What this exercise asks:
1: According to the gymnast article below, in what year did Carly's career begin at Elite Gymnastics?
2: Repeat the passage of the gymnast article below starting at "Carly never took" and ending at "points last year.".

Text extract:

★ ★ ★

2004 Olympics: Top Stories |
|
|
|
||
|
Dallas-Fort Worth, Texas |
Customize | Make This Your Home Page | E-mail Newsletters | MySpecialsDirect |
|
|
Gymnast's world full of determination, dreams 03:02 PM CDT on Tuesday, August 17, 2004
BATON ROUGE, La. – A few blocks from the McDonald's, a quaint brick
building sits beside an old oak veiled in gauzy Spanish moss. The tree,
with its spellbinding grace, gives a fairytale feel to this mid-scale
commercial neighborhood.
No conspicuous thread connects the Golden Arches and the brick facility,
home of Elite Gymnastics.
But the same Olympic gymnast featured on McDonald's burger bags
nationwide is pictured on framed magazine covers inside the cozy gym.
Carly Rae Patterson was here.
Carly, 16, an Allen resident who trains in Plano, will lead the favored
U.S. women in the team final at the Athens Olympics today.
North Texas proudly claims Carly, a world champion with the chance to
become one of the Games' biggest stars. But as a native of Baton Rouge,
Carly had a life before her Texas years. Among her nurturing influences
was her first gym, where the whimsical flourished and jumping for joy
was its own reward.
Her career began in 1994 at Elite Gymnastics, owned by Johnny Moyal,
whose mother was a ballerina and Holocaust survivor. Moyal, a three-time
Olympic gymnast for Israel and an All-American at Louisiana State
University, instantly recognized that Carly was not your average tumbler.
"What made her unique was that Carly lived in her own 'Carly World,' "
Moyal said. "It was a world that shielded her. She didn't need somebody
to kick her butt.
"I told her she would make the Olympics."
Carly made friends and practiced her flips at Elite before she began to
accrue her string of nicknames – "Snarly," because it rhymed with Carly;
the "Cajun Sensation," because of her roots; and "Harley Davidson,"
owing to her powerful athletic execution.
In her hometown, she enjoyed café au lait as a frequent treat. She and
her cousins romped at her grandparents' riverside home, where alligators
would drift by now and then. And each time she entered the gym, the
towering oak enthralled her.
"Baton Rouge is home," she said. "I had a lot of fun growing up there."
Carly never took herself too seriously, said those who knew her before
her family left for Texas in 1999.
She trained for more than five years at Elite before landing at Plano's
World Olympic Gymnastics Academy in 2000.
At Elite, Carly learned the fundamentals in an environment that
encouraged her to dream big. She polished her technique and added skills
in Texas,going on to win a world team gold medal and losing the world
all-around championship by a margin of just .188 points last year.

★ ★ ★

Available data:
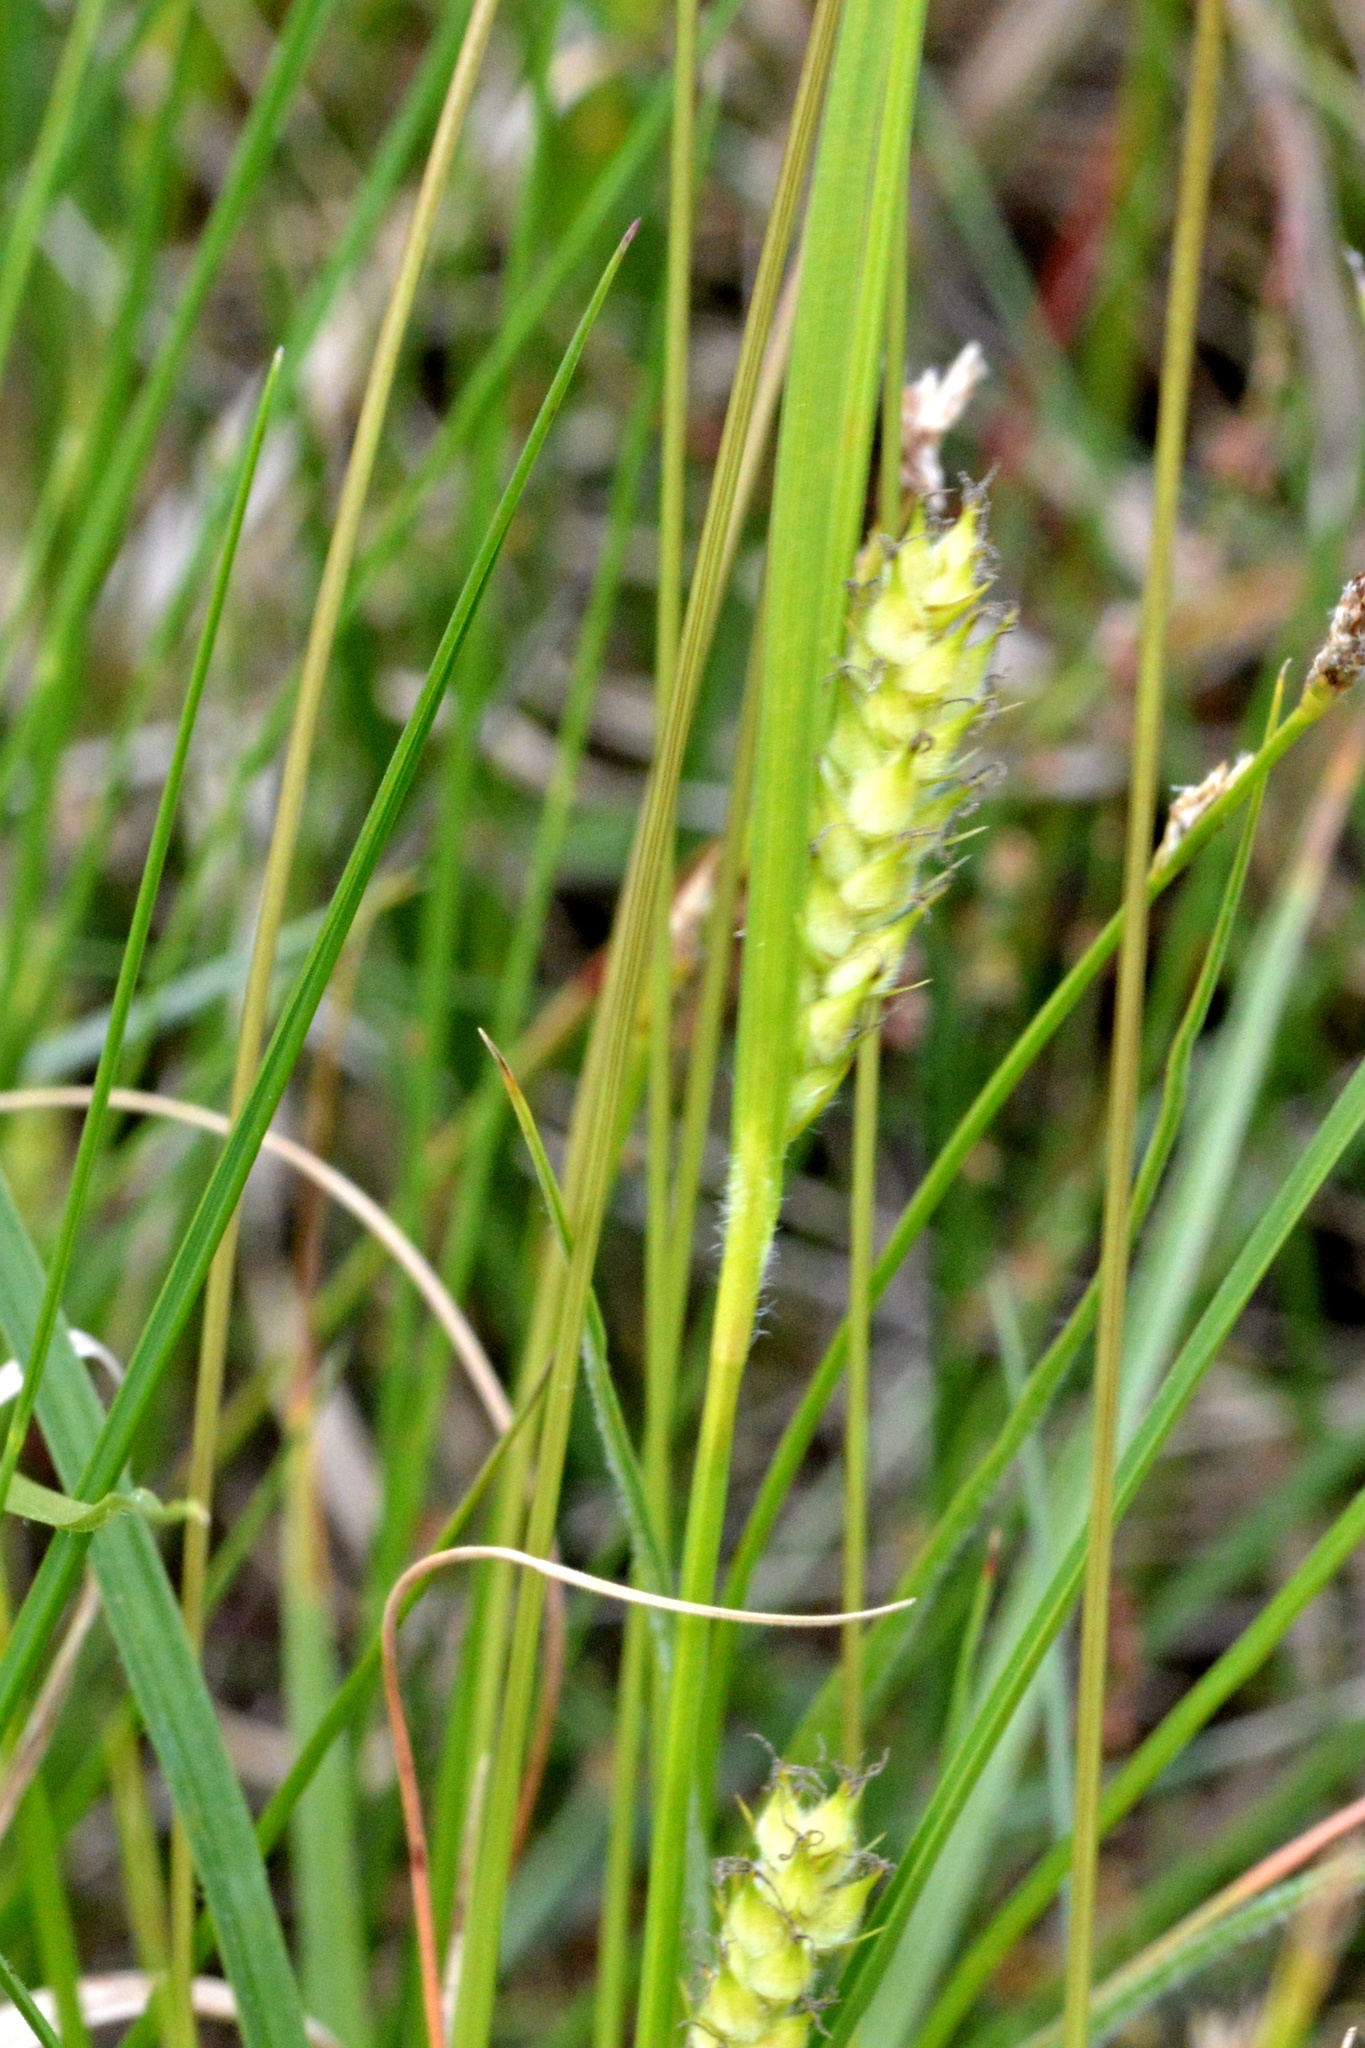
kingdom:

★ ★ ★

Solutions in order:
1: 1994

2:
Carly never took herself too seriously, said those who knew her before
her family left for Texas in 1999.
She trained for more than five years at Elite before landing at Plano's
World Olympic Gymnastics Academy in 2000.
At Elite, Carly learned the fundamentals in an environment that
encouraged her to dream big. She polished her technique and added skills
in Texas,going on to win a world team gold medal and losing the world
all-around championship by a margin of just .188 points last year.